Hi Xavier,
On 12/6/23 09:28, Xaver Stiensmeier wrote:
using https://slurm.schedmd.com/power_save.html we had one case out of
many (>242) node starts that resulted in
|slurm_update error: Invalid node state specified|
when we called:
|scontrol update NodeName="$1" state=RESUME reason=FailedStartup|
in the Fail script. We run this to make 100% sure that the instances -
that are created on demand - are again `~idle` after being removed by the
fail program. They are set to RESUME before the actual instance gets
destroyed.
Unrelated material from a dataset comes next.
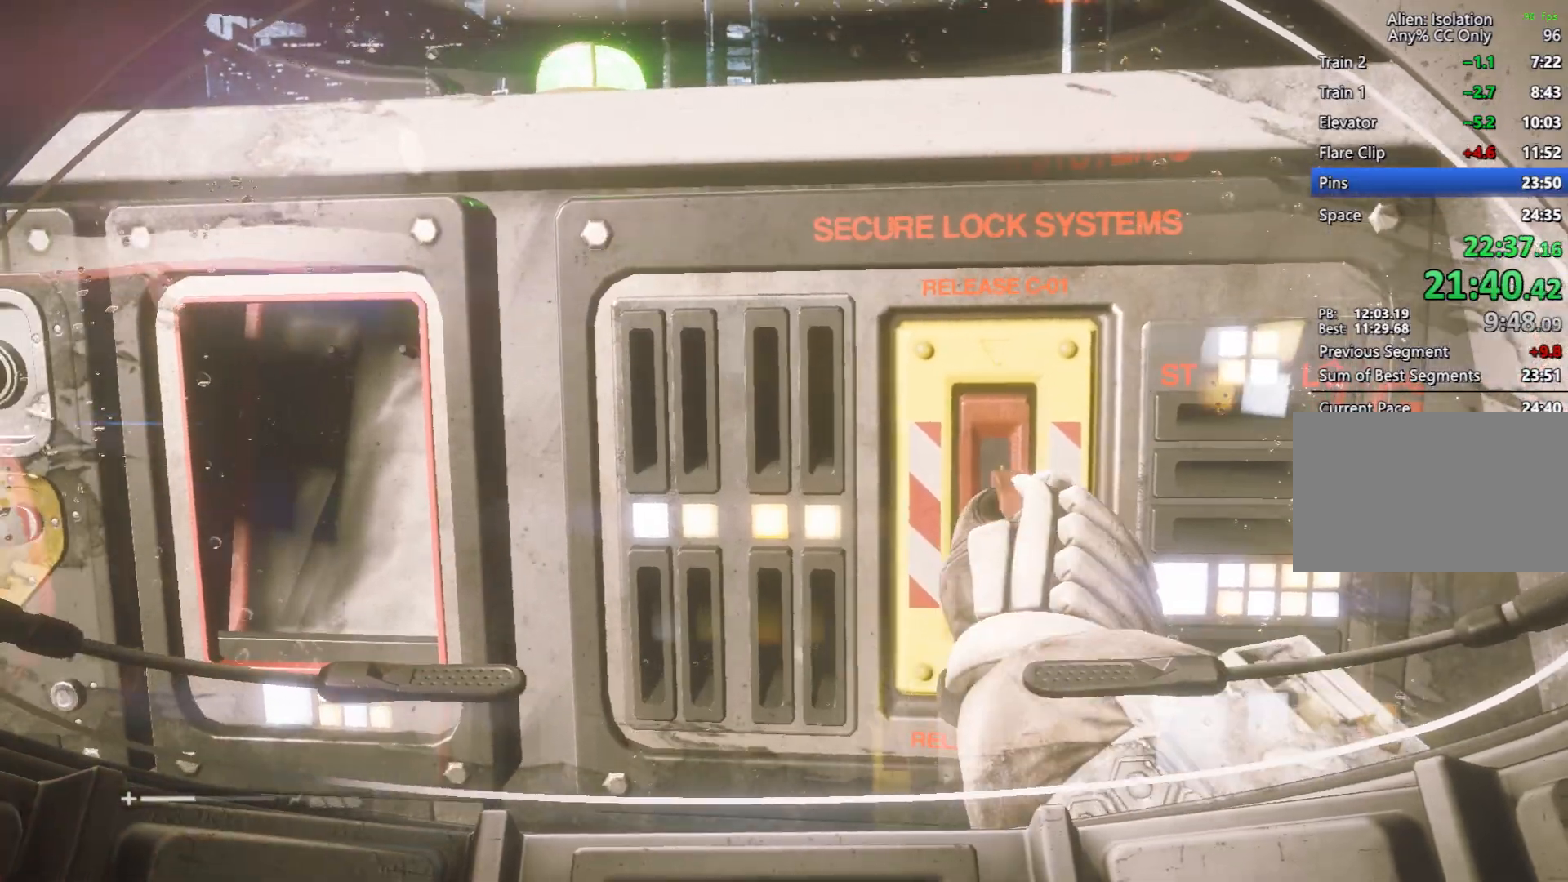
{"keys": ["a"], "mouse": [], "events": []}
I remember that I had this case manually before, but I don't
remember when it occurs.
Maybe someone has a great idea how to tackle this problem.
Probably you can't assign a "reason" when you update a node with
state=RESUME. The scontrol manual page says:
Reason=<reason> Identify the reason the node is in a "DOWN", "DRAINED",
"DRAINING", "FAILING" or "FAIL" state.
Maybe you will find some useful hints in my Wiki page
https://wiki.fysik.dtu.dk/Niflheim_system/Slurm_cloud_bursting/#configuring-slurm-conf-for-power-saving
and in my power saving tools at
https://github.com/OleHolmNielsen/Slurm_tools/tree/master/power_save
IHTH,
Ole